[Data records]
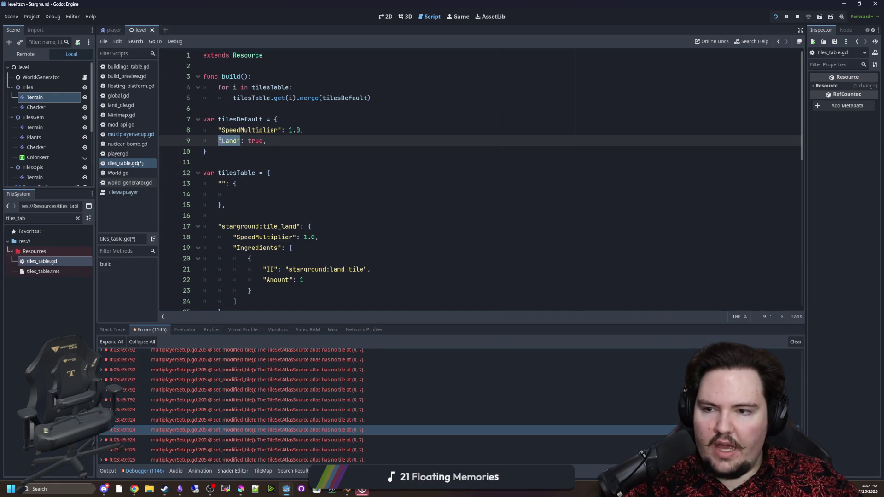
scroll(315, 249, down, 2)
scroll(314, 249, down, 10)
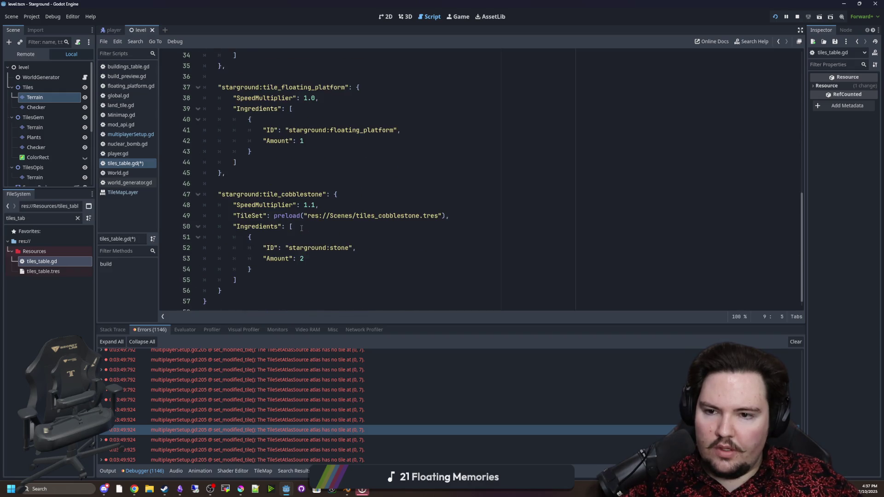
click(344, 190)
key(Return)
key(ctrl+v)
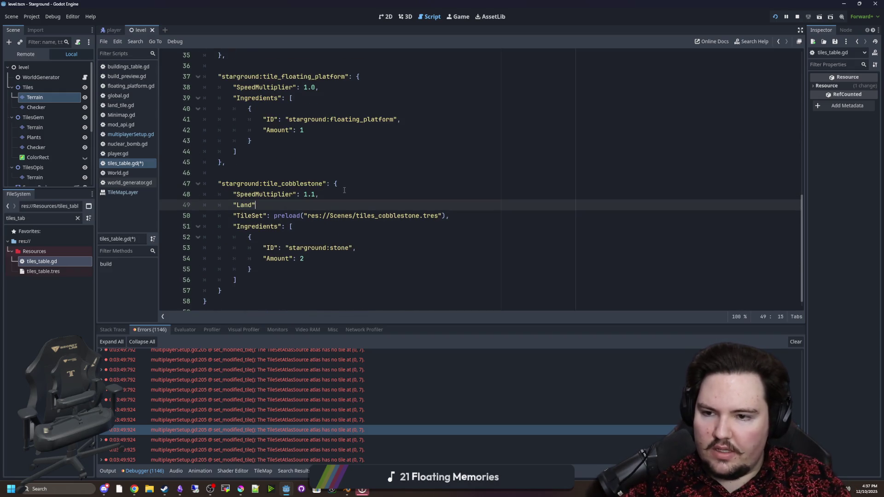
text(: false)
click(343, 190)
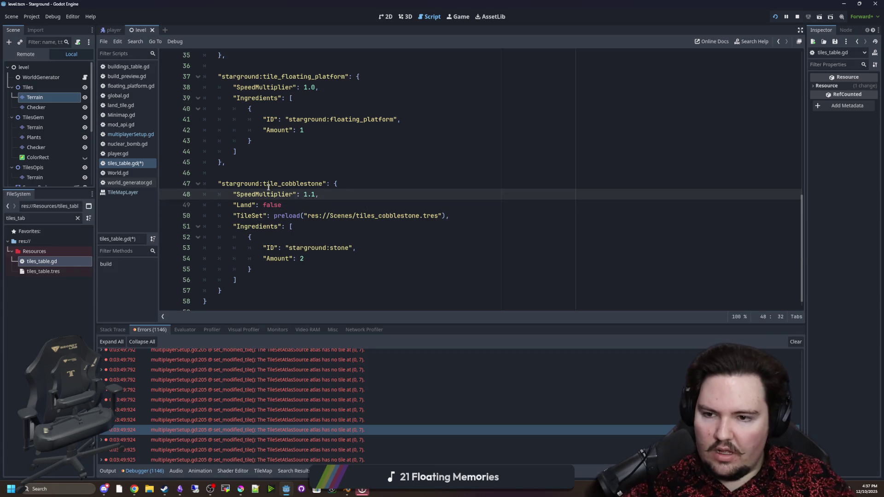
click(288, 205)
text(,)
click(248, 172)
click(249, 206)
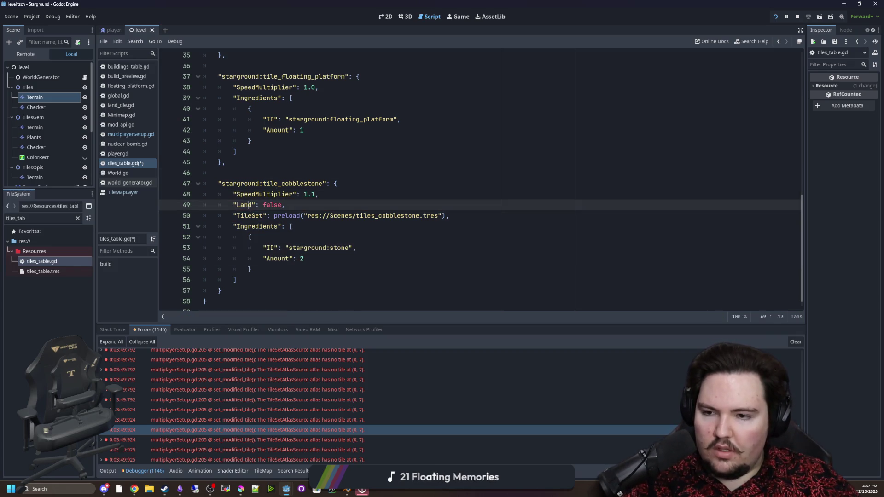
click(274, 162)
key(ctrl+s)
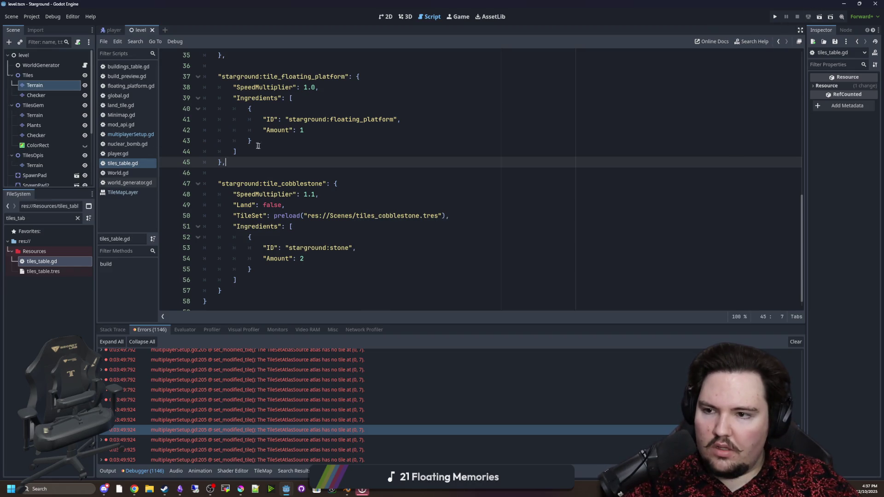
click(131, 134)
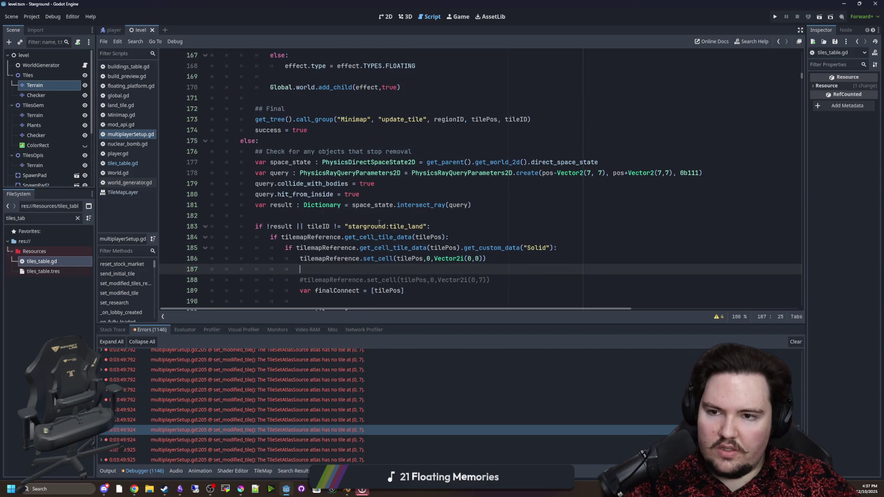
Replace tileID != "starground:tile_land" on line 183 with !tileData.Land.
click(370, 216)
scroll(361, 228, down, 1)
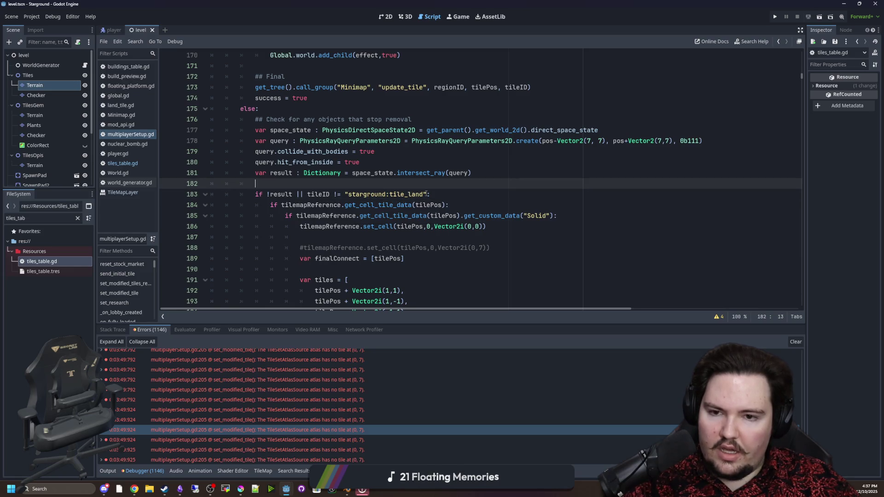
drag(426, 195, 305, 194)
text(tileData.La)
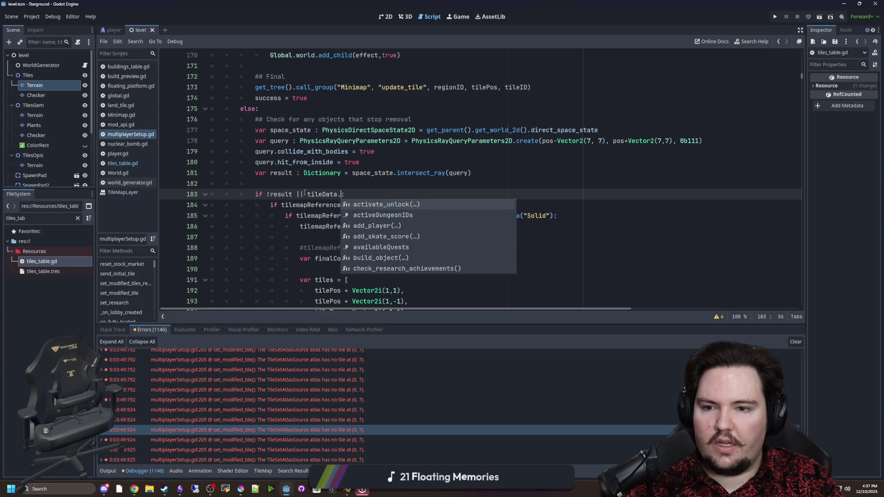
text(nd =)
key(Left)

**DESCRIPTION OF THE TASK**
Reprint each of the records exactly and skip the images.

**RESULT OF THE EXERCISE**
scroll(315, 249, down, 2)
scroll(314, 249, down, 10)
click(344, 190)
key(Return)
key(ctrl+v)
text(: false)
click(343, 190)
click(288, 205)
text(,)
click(248, 172)
click(249, 206)
click(274, 162)
key(ctrl+s)
click(131, 134)
Replace tileID != "starground:tile_land" on line 183 with !tileData.Land.
click(370, 216)
scroll(361, 228, down, 1)
drag(426, 195, 305, 194)
text(tileData.La)
text(nd =)
key(Left)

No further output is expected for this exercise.